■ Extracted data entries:

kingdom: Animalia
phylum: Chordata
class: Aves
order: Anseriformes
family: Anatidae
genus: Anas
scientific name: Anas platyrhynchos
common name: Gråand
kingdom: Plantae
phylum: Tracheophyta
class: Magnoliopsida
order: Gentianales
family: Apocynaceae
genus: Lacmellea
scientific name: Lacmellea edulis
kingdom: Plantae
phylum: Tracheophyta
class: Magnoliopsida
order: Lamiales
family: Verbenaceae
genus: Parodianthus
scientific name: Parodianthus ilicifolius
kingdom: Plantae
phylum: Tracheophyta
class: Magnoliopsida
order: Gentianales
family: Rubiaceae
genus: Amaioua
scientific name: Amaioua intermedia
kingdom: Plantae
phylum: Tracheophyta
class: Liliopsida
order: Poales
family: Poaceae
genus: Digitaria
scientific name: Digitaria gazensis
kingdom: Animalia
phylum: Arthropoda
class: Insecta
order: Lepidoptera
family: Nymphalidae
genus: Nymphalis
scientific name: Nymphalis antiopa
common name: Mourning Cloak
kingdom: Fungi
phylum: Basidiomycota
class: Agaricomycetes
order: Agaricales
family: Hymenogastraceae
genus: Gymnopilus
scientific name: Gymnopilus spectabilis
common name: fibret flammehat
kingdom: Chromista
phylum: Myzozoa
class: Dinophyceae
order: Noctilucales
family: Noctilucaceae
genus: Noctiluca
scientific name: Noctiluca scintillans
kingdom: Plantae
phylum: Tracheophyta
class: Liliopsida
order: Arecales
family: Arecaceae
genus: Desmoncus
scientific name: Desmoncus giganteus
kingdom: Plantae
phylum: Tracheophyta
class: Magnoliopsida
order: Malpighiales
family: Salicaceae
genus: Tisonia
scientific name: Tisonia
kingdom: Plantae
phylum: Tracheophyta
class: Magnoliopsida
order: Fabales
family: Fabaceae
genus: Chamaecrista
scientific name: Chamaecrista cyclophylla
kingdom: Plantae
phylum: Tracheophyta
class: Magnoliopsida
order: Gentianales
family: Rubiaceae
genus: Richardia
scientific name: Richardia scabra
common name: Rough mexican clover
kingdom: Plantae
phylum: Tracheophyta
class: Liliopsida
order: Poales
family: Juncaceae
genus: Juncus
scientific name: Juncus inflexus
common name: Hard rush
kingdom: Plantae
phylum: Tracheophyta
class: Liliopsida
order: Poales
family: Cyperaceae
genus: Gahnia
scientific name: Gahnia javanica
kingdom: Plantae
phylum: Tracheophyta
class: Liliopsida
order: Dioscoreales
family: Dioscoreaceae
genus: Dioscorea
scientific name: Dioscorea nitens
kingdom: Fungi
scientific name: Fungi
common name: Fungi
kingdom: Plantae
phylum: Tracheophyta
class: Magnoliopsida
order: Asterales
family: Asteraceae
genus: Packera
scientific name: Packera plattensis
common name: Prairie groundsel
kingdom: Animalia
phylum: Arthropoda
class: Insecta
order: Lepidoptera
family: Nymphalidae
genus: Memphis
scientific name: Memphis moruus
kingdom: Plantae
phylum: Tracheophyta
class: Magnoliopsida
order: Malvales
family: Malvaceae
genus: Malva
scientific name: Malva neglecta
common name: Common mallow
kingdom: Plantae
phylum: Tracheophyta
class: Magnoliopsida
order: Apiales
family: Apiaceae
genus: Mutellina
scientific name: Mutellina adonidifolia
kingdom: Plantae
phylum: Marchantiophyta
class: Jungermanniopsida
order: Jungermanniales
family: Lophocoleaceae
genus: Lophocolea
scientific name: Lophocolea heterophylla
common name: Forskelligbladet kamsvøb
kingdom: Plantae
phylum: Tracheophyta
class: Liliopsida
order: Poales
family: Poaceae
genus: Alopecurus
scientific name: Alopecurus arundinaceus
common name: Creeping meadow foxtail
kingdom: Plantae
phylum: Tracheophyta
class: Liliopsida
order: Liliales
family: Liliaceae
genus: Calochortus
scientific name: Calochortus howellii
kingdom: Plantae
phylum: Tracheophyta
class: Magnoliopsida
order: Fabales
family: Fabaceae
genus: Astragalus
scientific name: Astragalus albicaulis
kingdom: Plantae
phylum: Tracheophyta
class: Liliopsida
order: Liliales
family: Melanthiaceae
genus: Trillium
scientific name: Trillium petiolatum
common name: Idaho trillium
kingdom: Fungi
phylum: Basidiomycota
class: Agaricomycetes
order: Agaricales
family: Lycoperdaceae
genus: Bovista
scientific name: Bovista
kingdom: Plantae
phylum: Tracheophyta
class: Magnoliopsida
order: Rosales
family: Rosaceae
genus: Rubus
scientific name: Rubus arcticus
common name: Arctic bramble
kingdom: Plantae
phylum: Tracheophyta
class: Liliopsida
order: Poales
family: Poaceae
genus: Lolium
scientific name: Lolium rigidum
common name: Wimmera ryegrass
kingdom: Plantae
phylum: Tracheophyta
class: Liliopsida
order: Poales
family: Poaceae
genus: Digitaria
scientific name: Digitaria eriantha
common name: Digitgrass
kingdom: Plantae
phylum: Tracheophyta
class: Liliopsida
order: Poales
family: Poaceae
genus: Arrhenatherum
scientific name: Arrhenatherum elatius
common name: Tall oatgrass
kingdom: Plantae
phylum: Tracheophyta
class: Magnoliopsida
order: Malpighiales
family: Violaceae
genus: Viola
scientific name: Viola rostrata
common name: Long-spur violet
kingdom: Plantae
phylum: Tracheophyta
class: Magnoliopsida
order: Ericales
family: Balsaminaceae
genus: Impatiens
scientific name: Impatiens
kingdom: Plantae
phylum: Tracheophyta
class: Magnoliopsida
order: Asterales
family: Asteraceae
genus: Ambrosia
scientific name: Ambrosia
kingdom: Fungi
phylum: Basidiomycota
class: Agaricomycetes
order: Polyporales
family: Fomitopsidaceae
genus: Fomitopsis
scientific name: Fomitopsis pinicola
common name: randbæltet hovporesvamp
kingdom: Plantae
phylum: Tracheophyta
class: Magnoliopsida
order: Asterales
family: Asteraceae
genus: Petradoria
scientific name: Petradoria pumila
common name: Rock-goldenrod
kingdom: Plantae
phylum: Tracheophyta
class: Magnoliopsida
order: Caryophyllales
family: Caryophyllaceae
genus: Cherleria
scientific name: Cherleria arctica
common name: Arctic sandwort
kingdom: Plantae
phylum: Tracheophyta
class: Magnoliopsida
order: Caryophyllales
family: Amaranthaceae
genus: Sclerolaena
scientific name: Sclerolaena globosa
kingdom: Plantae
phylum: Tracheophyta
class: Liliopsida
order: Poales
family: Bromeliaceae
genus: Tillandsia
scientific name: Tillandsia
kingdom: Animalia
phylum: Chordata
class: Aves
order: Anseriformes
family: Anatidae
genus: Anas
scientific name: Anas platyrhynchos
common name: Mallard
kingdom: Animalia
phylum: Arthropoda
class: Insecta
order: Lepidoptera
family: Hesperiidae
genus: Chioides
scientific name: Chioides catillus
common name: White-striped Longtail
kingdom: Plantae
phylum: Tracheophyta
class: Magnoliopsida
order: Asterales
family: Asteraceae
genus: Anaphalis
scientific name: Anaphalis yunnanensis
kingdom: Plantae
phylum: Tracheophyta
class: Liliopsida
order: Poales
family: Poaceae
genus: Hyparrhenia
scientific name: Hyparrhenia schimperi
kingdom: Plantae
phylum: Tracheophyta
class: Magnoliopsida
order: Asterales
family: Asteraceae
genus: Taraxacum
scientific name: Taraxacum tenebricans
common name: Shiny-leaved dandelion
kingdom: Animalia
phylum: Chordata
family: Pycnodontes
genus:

■ GIVEN EXERCISE: Retype every line of the listing above, changing nothing.

■ RESPONSE TO THIS EXERCISE:
kingdom: Animalia
phylum: Chordata
class: Aves
order: Anseriformes
family: Anatidae
genus: Anas
scientific name: Anas platyrhynchos
common name: Gråand
kingdom: Plantae
phylum: Tracheophyta
class: Magnoliopsida
order: Gentianales
family: Apocynaceae
genus: Lacmellea
scientific name: Lacmellea edulis
kingdom: Plantae
phylum: Tracheophyta
class: Magnoliopsida
order: Lamiales
family: Verbenaceae
genus: Parodianthus
scientific name: Parodianthus ilicifolius
kingdom: Plantae
phylum: Tracheophyta
class: Magnoliopsida
order: Gentianales
family: Rubiaceae
genus: Amaioua
scientific name: Amaioua intermedia
kingdom: Plantae
phylum: Tracheophyta
class: Liliopsida
order: Poales
family: Poaceae
genus: Digitaria
scientific name: Digitaria gazensis
kingdom: Animalia
phylum: Arthropoda
class: Insecta
order: Lepidoptera
family: Nymphalidae
genus: Nymphalis
scientific name: Nymphalis antiopa
common name: Mourning Cloak
kingdom: Fungi
phylum: Basidiomycota
class: Agaricomycetes
order: Agaricales
family: Hymenogastraceae
genus: Gymnopilus
scientific name: Gymnopilus spectabilis
common name: fibret flammehat
kingdom: Chromista
phylum: Myzozoa
class: Dinophyceae
order: Noctilucales
family: Noctilucaceae
genus: Noctiluca
scientific name: Noctiluca scintillans
kingdom: Plantae
phylum: Tracheophyta
class: Liliopsida
order: Arecales
family: Arecaceae
genus: Desmoncus
scientific name: Desmoncus giganteus
kingdom: Plantae
phylum: Tracheophyta
class: Magnoliopsida
order: Malpighiales
family: Salicaceae
genus: Tisonia
scientific name: Tisonia
kingdom: Plantae
phylum: Tracheophyta
class: Magnoliopsida
order: Fabales
family: Fabaceae
genus: Chamaecrista
scientific name: Chamaecrista cyclophylla
kingdom: Plantae
phylum: Tracheophyta
class: Magnoliopsida
order: Gentianales
family: Rubiaceae
genus: Richardia
scientific name: Richardia scabra
common name: Rough mexican clover
kingdom: Plantae
phylum: Tracheophyta
class: Liliopsida
order: Poales
family: Juncaceae
genus: Juncus
scientific name: Juncus inflexus
common name: Hard rush
kingdom: Plantae
phylum: Tracheophyta
class: Liliopsida
order: Poales
family: Cyperaceae
genus: Gahnia
scientific name: Gahnia javanica
kingdom: Plantae
phylum: Tracheophyta
class: Liliopsida
order: Dioscoreales
family: Dioscoreaceae
genus: Dioscorea
scientific name: Dioscorea nitens
kingdom: Fungi
scientific name: Fungi
common name: Fungi
kingdom: Plantae
phylum: Tracheophyta
class: Magnoliopsida
order: Asterales
family: Asteraceae
genus: Packera
scientific name: Packera plattensis
common name: Prairie groundsel
kingdom: Animalia
phylum: Arthropoda
class: Insecta
order: Lepidoptera
family: Nymphalidae
genus: Memphis
scientific name: Memphis moruus
kingdom: Plantae
phylum: Tracheophyta
class: Magnoliopsida
order: Malvales
family: Malvaceae
genus: Malva
scientific name: Malva neglecta
common name: Common mallow
kingdom: Plantae
phylum: Tracheophyta
class: Magnoliopsida
order: Apiales
family: Apiaceae
genus: Mutellina
scientific name: Mutellina adonidifolia
kingdom: Plantae
phylum: Marchantiophyta
class: Jungermanniopsida
order: Jungermanniales
family: Lophocoleaceae
genus: Lophocolea
scientific name: Lophocolea heterophylla
common name: Forskelligbladet kamsvøb
kingdom: Plantae
phylum: Tracheophyta
class: Liliopsida
order: Poales
family: Poaceae
genus: Alopecurus
scientific name: Alopecurus arundinaceus
common name: Creeping meadow foxtail
kingdom: Plantae
phylum: Tracheophyta
class: Liliopsida
order: Liliales
family: Liliaceae
genus: Calochortus
scientific name: Calochortus howellii
kingdom: Plantae
phylum: Tracheophyta
class: Magnoliopsida
order: Fabales
family: Fabaceae
genus: Astragalus
scientific name: Astragalus albicaulis
kingdom: Plantae
phylum: Tracheophyta
class: Liliopsida
order: Liliales
family: Melanthiaceae
genus: Trillium
scientific name: Trillium petiolatum
common name: Idaho trillium
kingdom: Fungi
phylum: Basidiomycota
class: Agaricomycetes
order: Agaricales
family: Lycoperdaceae
genus: Bovista
scientific name: Bovista
kingdom: Plantae
phylum: Tracheophyta
class: Magnoliopsida
order: Rosales
family: Rosaceae
genus: Rubus
scientific name: Rubus arcticus
common name: Arctic bramble
kingdom: Plantae
phylum: Tracheophyta
class: Liliopsida
order: Poales
family: Poaceae
genus: Lolium
scientific name: Lolium rigidum
common name: Wimmera ryegrass
kingdom: Plantae
phylum: Tracheophyta
class: Liliopsida
order: Poales
family: Poaceae
genus: Digitaria
scientific name: Digitaria eriantha
common name: Digitgrass
kingdom: Plantae
phylum: Tracheophyta
class: Liliopsida
order: Poales
family: Poaceae
genus: Arrhenatherum
scientific name: Arrhenatherum elatius
common name: Tall oatgrass
kingdom: Plantae
phylum: Tracheophyta
class: Magnoliopsida
order: Malpighiales
family: Violaceae
genus: Viola
scientific name: Viola rostrata
common name: Long-spur violet
kingdom: Plantae
phylum: Tracheophyta
class: Magnoliopsida
order: Ericales
family: Balsaminaceae
genus: Impatiens
scientific name: Impatiens
kingdom: Plantae
phylum: Tracheophyta
class: Magnoliopsida
order: Asterales
family: Asteraceae
genus: Ambrosia
scientific name: Ambrosia
kingdom: Fungi
phylum: Basidiomycota
class: Agaricomycetes
order: Polyporales
family: Fomitopsidaceae
genus: Fomitopsis
scientific name: Fomitopsis pinicola
common name: randbæltet hovporesvamp
kingdom: Plantae
phylum: Tracheophyta
class: Magnoliopsida
order: Asterales
family: Asteraceae
genus: Petradoria
scientific name: Petradoria pumila
common name: Rock-goldenrod
kingdom: Plantae
phylum: Tracheophyta
class: Magnoliopsida
order: Caryophyllales
family: Caryophyllaceae
genus: Cherleria
scientific name: Cherleria arctica
common name: Arctic sandwort
kingdom: Plantae
phylum: Tracheophyta
class: Magnoliopsida
order: Caryophyllales
family: Amaranthaceae
genus: Sclerolaena
scientific name: Sclerolaena globosa
kingdom: Plantae
phylum: Tracheophyta
class: Liliopsida
order: Poales
family: Bromeliaceae
genus: Tillandsia
scientific name: Tillandsia
kingdom: Animalia
phylum: Chordata
class: Aves
order: Anseriformes
family: Anatidae
genus: Anas
scientific name: Anas platyrhynchos
common name: Mallard
kingdom: Animalia
phylum: Arthropoda
class: Insecta
order: Lepidoptera
family: Hesperiidae
genus: Chioides
scientific name: Chioides catillus
common name: White-striped Longtail
kingdom: Plantae
phylum: Tracheophyta
class: Magnoliopsida
order: Asterales
family: Asteraceae
genus: Anaphalis
scientific name: Anaphalis yunnanensis
kingdom: Plantae
phylum: Tracheophyta
class: Liliopsida
order: Poales
family: Poaceae
genus: Hyparrhenia
scientific name: Hyparrhenia schimperi
kingdom: Plantae
phylum: Tracheophyta
class: Magnoliopsida
order: Asterales
family: Asteraceae
genus: Taraxacum
scientific name: Taraxacum tenebricans
common name: Shiny-leaved dandelion
kingdom: Animalia
phylum: Chordata
family: Pycnodontes
genus:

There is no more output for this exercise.